Berdasarkan data dari SNE Research, China saat ini merupakan produsen baterai kendaraan listrik terbesar di dunia. Pada 2023 China memproduksi 448,3 Giga Watt hour (GWh) atau 63,6% dari total produksi baterai kendaraan listrik dunia yang mencapai 705,4 GWh.
Setelah China, produsen baterai kendaraan listrik terbesar kedua dunia yaitu Korea Selatan dengan jumlah produksi 162,8 GWh pada 2023 atau 23,1% dari porsi pasokan dunia.
Posisi ketiga ditempati Jepang dengan jumlah produksi 44,9 GWh atau 6,4% dari total pasokan baterai dunia.
Kekuatan AS dan Uni Eropa
Di sisi lain, AS memiliki keunggulan akses pasar yang besar di dalam negeri, meskipun secara teknologi dalam pengolahan mineral kritis cukup tertinggal dengan Tiongkok.
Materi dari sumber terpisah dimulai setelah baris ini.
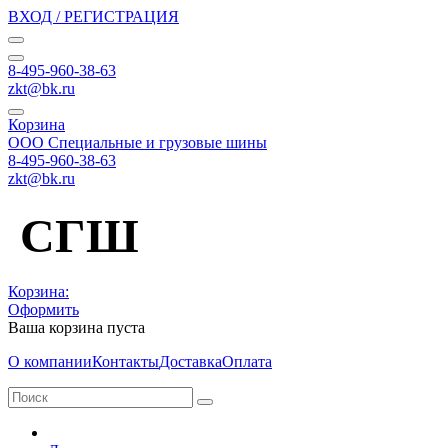
ВХОД / РЕГИСТРАЦИЯ
8-495-960-38-63
zkt@bk.ru
Корзина
ООО Специальные и грузовые шины
8-495-960-38-63
zkt@bk.ru
СГШ
Корзина:
Оформить
Ваша корзина пуста
О компании
Контакты
Доставка
Оплата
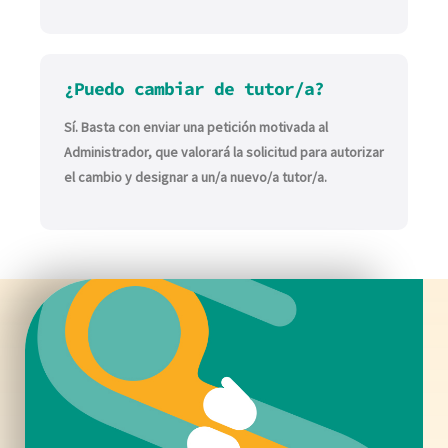
¿Puedo cambiar de tutor/a?
Sí. Basta con enviar una petición motivada al
Administrador, que valorará la solicitud para autorizar
el cambio y designar a un/a nuevo/a tutor/a.
Contacto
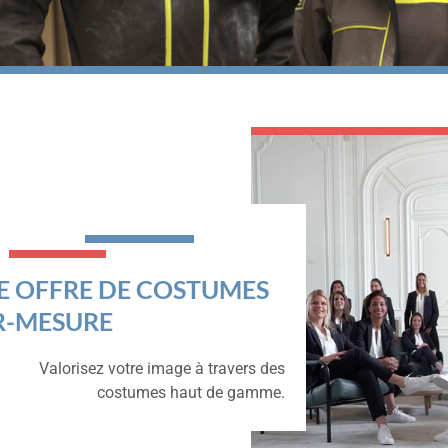
E OFFRE DE COSTUMES
R-MESURE
Valorisez votre image à travers des
costumes haut de gamme.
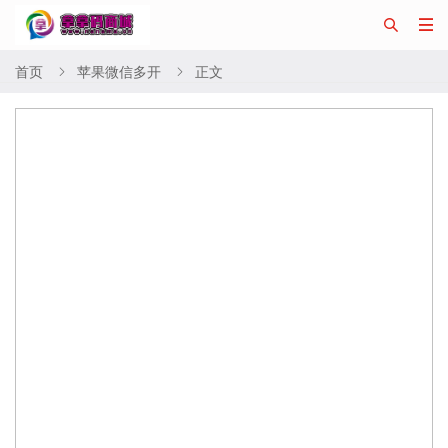


首页
苹果微信多开
正文


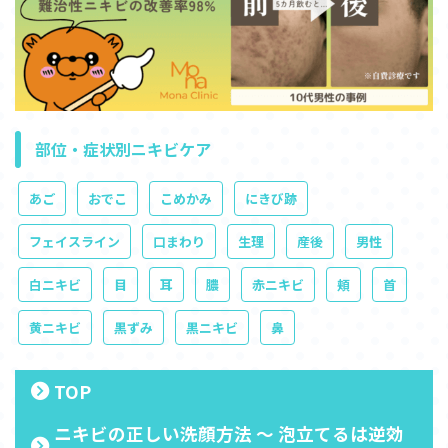
部位・症状別ニキビケア
あご
おでこ
こめかみ
にきび跡
フェイスライン
口まわり
生理
産後
男性
白ニキビ
目
耳
膿
赤ニキビ
頬
首
黄ニキビ
黒ずみ
黒ニキビ
鼻
TOP
ニキビの正しい洗顔方法 ～ 泡立てるは逆効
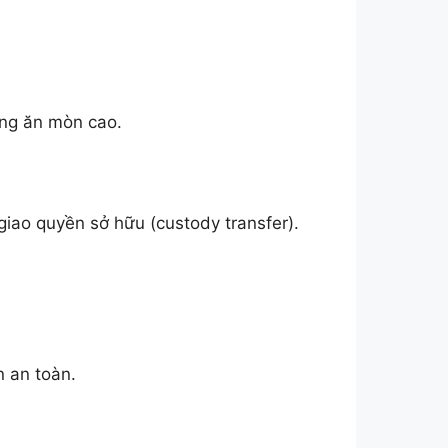
ng ăn mòn cao.
iao quyền sở hữu (custody transfer).
 an toàn.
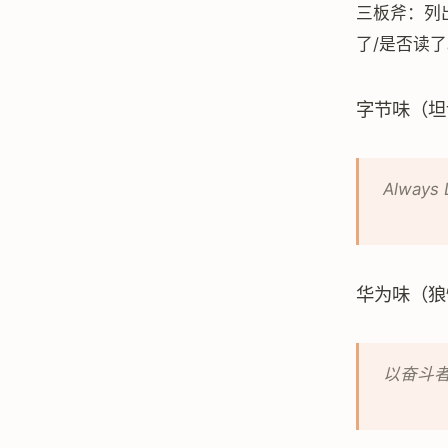
三板斧：列出
了/是否读
字节味（坦
Always 
华为味（狼
以奋斗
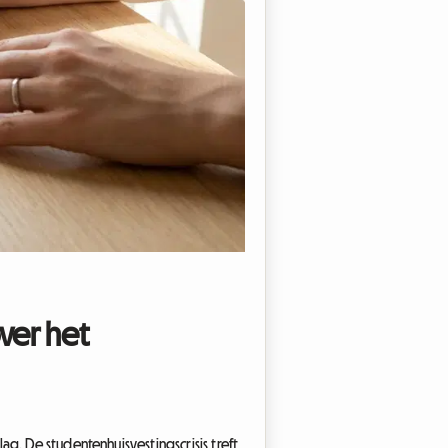
over het
g. De studentenhuisvestingscrisis treft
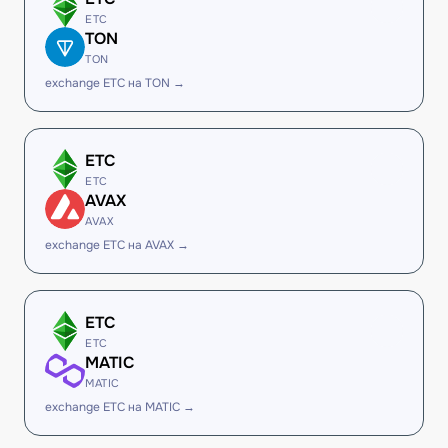
ETC
TON
TON
exchange ETC на TON →
ETC
ETC
AVAX
AVAX
exchange ETC на AVAX →
ETC
ETC
MATIC
MATIC
exchange ETC на MATIC →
Namun, kebijakan AS yang menerapkan tarif dan IRA melalui Foreign Entity of Concern (FEOC) menerapkan limitasi terhadap produk yang berasal dari Tiongkok. Oleh karena itu Critical Mineral Agreement dengan AS menjadi penting.
Sedangkan untuk Uni Eropa dinilai memiliki keunggulan akses pasar, namun masih tertinggal dalam penguasaan teknologi dibandingkan Tiongkok.
Luhut menilai, kebijakan proteksionisme melalui green policies berpotensi menimbulkan barrier terhadap produk-produk dari Indonesia. Namun, kebijakan tarif kepada Tiongkok berpotensi menguntungkan Indonesia.
"Indonesia sedang finalisasi CEPA untuk perluasan akses pasar," kata Luhut.